EXCERPTED PASSAGE:
Low-lipid diet reduces frequency and severity of acute migraine attacks.Nutr Metab Cardiovasc Dis 2015; 25(4):370-5NM
BACKGROUND AND AIM
There is uncertainty regarding the prevention of migraine crises by changing the lifestyle of patients. The aim of this randomized, crossover intervention trial was to evaluate the effects of a low lipid intake on the incidence and severity of migraine crises, in comparison to a diet with moderate lipid intake.
METHODS AND RESULTS
After a 2-month run-in when patients received preventive medication but were left on their habitual diet, a low-lipid or a normal-lipid diet was randomly prescribed for 3 months and thereafter diets were crossed over for the following 3 months. Headache was diagnosed based on the International Classification of Headache Disorders (IHCD) III criteria. The number and severity of attacks were assessed using a self-reported calendar. Adherence to the diet was assessed by a food frequency questionnaire. An analysis was performed on the 83 episodic or chronic migraineurs (63 female and 20 male), in the age range of 18-57 years, who completed both intervention periods. Obese subjects had a significantly higher number of attacks than those overweight or with normal body weight (24.7 ± 8, 16.3 ± 12, and 15.6 ± 11, respectively, p < 0.03) with a significant relationship between the body mass index (BMI) and the number of monthly attacks (r = 0.238, p < 0.03). The number (2.9 ± 3.7 vs. 6.8 ± 7.5, p < 0.001) and severity (1.2 + 0.9 vs. 1.7 ± 0.9, p < 0.01) of attacks significantly decreased during both intervention periods, with a significant difference in favour of the low-lipid diet.
In this group of patients, the low-lipid diet significantly affected the number and severity of migraine attacks in comparison to a normal-lipid diet. ClinicalTrials.gov Identifier: NCT 01917474.

RECORD SET:

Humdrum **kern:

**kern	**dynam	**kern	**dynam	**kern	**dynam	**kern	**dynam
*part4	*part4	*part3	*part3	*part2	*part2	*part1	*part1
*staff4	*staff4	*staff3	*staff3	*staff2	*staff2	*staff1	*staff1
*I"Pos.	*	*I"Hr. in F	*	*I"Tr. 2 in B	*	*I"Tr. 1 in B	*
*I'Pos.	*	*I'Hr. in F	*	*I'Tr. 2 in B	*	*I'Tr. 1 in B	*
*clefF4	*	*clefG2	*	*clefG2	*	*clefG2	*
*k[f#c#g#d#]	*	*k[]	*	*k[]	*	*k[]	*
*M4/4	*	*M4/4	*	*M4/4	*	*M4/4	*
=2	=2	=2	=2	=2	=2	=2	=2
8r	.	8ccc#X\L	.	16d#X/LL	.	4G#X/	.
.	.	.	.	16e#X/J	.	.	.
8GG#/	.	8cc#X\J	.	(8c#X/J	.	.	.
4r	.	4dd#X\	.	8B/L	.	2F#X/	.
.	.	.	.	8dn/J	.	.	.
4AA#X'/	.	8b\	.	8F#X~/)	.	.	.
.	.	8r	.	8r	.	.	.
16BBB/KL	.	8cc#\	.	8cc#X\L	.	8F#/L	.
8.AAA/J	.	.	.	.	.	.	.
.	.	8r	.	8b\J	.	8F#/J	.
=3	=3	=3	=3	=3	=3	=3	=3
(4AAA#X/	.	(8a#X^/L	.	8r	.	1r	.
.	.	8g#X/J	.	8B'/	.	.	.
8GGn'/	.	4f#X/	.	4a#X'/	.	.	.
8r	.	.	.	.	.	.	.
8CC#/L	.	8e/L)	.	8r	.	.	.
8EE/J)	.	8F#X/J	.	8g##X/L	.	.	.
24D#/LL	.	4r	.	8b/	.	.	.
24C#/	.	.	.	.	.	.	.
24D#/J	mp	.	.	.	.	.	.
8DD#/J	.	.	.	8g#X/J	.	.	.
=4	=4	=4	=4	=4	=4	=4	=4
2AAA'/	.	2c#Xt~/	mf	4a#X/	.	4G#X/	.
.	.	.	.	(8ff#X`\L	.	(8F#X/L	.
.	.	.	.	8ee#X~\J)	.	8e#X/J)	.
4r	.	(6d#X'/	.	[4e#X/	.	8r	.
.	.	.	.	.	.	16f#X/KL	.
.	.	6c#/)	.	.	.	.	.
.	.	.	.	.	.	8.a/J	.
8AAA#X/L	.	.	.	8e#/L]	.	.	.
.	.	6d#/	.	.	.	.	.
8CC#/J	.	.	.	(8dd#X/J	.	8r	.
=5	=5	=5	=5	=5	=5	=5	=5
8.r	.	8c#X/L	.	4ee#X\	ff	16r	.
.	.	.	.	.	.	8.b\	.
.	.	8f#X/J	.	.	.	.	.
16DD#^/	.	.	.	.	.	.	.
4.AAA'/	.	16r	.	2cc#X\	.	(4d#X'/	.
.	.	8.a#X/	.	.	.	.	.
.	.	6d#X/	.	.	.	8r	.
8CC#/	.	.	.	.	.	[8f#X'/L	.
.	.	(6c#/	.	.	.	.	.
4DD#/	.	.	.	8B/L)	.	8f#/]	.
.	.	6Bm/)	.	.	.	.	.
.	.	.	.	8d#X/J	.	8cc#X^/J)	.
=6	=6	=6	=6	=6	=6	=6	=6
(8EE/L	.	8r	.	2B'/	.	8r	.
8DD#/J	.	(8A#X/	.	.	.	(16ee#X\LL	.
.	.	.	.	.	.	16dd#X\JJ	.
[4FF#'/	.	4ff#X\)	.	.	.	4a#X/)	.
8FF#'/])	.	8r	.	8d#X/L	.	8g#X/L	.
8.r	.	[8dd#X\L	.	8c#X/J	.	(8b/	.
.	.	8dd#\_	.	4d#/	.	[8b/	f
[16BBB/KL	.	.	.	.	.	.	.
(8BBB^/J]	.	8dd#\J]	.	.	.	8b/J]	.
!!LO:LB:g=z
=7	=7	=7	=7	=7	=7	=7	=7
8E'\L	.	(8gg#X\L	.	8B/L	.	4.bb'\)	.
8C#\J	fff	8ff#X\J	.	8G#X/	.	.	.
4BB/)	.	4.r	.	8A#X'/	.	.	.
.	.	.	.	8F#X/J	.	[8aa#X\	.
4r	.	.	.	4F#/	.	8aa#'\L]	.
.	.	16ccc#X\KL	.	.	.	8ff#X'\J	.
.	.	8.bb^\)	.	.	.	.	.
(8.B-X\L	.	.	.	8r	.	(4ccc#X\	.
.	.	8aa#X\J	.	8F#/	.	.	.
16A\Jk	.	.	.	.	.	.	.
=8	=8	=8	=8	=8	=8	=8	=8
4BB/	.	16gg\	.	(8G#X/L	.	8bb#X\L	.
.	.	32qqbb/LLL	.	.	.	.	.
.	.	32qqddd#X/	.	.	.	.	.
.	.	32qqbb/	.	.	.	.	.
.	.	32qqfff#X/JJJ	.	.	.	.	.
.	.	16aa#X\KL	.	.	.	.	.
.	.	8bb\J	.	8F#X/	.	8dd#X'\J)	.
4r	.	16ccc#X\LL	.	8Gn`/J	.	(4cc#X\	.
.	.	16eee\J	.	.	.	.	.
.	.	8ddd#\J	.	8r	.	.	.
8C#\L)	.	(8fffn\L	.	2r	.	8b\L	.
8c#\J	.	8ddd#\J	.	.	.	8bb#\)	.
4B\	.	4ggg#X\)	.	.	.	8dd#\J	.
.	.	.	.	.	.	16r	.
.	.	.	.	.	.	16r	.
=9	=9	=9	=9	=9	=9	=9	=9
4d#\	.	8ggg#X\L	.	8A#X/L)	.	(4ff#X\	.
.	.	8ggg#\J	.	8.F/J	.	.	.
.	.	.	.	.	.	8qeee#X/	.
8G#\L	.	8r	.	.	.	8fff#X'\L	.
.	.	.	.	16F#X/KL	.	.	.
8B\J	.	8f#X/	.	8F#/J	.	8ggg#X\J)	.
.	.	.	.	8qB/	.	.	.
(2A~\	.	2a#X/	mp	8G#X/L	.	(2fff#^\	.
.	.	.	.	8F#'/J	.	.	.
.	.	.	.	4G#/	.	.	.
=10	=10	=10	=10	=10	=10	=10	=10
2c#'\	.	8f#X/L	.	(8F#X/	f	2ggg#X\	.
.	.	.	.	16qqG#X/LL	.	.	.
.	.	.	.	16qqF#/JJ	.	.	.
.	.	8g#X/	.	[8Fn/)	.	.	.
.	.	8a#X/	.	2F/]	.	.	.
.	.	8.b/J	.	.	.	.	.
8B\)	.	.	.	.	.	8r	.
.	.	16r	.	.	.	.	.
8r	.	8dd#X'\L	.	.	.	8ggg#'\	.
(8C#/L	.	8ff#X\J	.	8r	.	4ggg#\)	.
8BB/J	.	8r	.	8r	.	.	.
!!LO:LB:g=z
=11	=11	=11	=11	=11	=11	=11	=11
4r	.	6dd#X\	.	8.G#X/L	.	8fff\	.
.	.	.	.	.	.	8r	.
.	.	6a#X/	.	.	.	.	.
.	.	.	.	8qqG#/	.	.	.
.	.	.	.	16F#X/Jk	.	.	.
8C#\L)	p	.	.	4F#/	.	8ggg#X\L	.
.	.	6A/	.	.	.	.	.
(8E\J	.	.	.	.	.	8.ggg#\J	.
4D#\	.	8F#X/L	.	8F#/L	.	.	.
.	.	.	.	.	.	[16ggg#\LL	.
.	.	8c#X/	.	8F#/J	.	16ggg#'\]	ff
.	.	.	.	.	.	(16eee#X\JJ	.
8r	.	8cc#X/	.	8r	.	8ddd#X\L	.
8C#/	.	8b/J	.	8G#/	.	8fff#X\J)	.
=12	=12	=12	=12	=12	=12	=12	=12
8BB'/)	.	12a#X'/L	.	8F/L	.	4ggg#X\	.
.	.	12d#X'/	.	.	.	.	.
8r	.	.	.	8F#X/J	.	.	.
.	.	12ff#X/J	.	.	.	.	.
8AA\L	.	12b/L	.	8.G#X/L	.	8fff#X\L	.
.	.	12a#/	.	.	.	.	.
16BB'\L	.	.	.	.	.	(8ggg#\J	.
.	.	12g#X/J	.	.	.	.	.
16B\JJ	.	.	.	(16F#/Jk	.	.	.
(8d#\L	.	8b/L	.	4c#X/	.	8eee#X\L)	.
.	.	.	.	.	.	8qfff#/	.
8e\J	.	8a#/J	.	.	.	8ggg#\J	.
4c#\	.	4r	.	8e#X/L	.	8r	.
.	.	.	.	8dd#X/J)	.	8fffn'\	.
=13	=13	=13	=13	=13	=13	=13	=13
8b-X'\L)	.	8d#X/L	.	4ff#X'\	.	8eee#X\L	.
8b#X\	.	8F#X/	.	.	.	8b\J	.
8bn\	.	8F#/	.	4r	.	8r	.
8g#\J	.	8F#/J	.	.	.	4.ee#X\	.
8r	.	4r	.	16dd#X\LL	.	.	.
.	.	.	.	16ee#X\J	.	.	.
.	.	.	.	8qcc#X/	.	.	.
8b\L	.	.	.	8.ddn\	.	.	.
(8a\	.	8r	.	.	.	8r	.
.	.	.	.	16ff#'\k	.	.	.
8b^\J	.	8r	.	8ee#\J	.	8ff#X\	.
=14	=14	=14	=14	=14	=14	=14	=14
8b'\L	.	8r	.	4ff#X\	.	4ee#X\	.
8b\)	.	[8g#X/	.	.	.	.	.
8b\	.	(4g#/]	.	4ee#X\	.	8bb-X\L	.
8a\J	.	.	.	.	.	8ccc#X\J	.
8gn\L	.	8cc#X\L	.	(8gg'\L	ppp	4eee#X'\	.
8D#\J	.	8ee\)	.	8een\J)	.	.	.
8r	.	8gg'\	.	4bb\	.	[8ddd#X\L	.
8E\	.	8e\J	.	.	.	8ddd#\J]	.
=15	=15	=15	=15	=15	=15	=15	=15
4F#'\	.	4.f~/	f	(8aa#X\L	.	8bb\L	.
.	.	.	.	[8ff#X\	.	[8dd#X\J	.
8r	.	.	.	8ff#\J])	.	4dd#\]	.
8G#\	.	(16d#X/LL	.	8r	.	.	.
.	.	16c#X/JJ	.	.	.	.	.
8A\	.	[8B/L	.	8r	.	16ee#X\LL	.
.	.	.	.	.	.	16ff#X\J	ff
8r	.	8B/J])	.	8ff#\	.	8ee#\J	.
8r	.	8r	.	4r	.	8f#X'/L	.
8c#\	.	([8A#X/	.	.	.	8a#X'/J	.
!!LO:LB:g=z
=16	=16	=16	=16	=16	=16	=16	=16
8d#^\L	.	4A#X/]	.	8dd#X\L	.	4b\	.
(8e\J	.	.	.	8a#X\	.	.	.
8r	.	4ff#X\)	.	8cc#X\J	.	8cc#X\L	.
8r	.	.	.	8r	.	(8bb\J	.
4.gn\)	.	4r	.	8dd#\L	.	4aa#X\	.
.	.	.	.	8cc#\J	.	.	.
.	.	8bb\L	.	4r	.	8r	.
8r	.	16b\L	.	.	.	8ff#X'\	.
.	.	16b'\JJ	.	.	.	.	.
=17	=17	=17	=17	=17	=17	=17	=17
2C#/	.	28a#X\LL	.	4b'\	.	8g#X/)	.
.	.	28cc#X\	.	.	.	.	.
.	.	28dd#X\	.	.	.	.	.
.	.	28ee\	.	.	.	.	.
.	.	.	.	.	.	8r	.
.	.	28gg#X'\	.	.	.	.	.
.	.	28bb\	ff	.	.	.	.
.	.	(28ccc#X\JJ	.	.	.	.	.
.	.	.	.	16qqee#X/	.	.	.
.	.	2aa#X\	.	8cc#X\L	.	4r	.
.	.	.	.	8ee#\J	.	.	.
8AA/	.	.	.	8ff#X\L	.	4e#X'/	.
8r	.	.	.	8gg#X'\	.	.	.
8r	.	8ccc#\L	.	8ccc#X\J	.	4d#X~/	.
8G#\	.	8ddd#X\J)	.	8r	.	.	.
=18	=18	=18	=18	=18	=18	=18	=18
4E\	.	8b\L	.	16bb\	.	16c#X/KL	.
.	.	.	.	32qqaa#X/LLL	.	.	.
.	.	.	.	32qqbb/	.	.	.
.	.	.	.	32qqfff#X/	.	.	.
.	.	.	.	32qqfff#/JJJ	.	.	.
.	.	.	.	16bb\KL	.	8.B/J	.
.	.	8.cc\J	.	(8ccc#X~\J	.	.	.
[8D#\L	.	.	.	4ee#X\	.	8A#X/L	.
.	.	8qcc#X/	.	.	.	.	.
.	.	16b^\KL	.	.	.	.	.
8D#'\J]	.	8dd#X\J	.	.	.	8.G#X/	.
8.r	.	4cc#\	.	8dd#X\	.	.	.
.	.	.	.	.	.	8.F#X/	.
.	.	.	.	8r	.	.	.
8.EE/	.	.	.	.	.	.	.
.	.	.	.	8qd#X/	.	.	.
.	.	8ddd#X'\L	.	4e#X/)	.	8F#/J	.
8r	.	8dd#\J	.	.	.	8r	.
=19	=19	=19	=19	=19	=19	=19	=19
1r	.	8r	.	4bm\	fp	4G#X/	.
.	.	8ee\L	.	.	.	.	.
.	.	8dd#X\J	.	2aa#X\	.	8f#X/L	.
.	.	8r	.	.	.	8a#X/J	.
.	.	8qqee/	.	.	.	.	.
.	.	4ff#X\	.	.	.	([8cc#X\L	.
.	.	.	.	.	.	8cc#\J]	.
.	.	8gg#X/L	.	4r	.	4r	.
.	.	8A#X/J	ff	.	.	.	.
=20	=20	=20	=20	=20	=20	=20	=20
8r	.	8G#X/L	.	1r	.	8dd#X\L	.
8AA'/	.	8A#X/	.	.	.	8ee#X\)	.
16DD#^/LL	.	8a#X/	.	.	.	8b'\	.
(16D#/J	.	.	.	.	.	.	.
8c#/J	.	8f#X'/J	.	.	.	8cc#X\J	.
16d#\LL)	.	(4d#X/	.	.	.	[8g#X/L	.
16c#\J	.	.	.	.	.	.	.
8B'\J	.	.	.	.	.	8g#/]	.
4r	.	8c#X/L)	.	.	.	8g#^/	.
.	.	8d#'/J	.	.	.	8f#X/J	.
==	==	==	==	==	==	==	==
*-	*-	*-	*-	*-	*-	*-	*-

TASK SET:
A - Repeat the part of the migraine diet abstract that opens with the words containing "Low-lipid diet reduces" and closes with "moderate lipid intake.".
B - Summarize the migraine diet abstract in two sentences.
You can set the data aside; none of it is needed here.

EXPECTED RESULTS:
A -
Low-lipid diet reduces frequency and severity of acute migraine attacks.Nutr Metab Cardiovasc Dis 2015; 25(4):370-5NM
BACKGROUND AND AIM
There is uncertainty regarding the prevention of migraine crises by changing the lifestyle of patients. The aim of this randomized, crossover intervention trial was to evaluate the effects of a low lipid intake on the incidence and severity of migraine crises, in comparison to a diet with moderate lipid intake.

B - A randomized crossover trial compared a low-lipid diet with a normal-lipid diet, each given for 3 months, for its effects on the number and severity of migraine attacks in 83 migraineurs who completed both periods. Both the number and the severity of attacks dropped significantly during both diet periods, with a significant difference in favor of the low-lipid diet.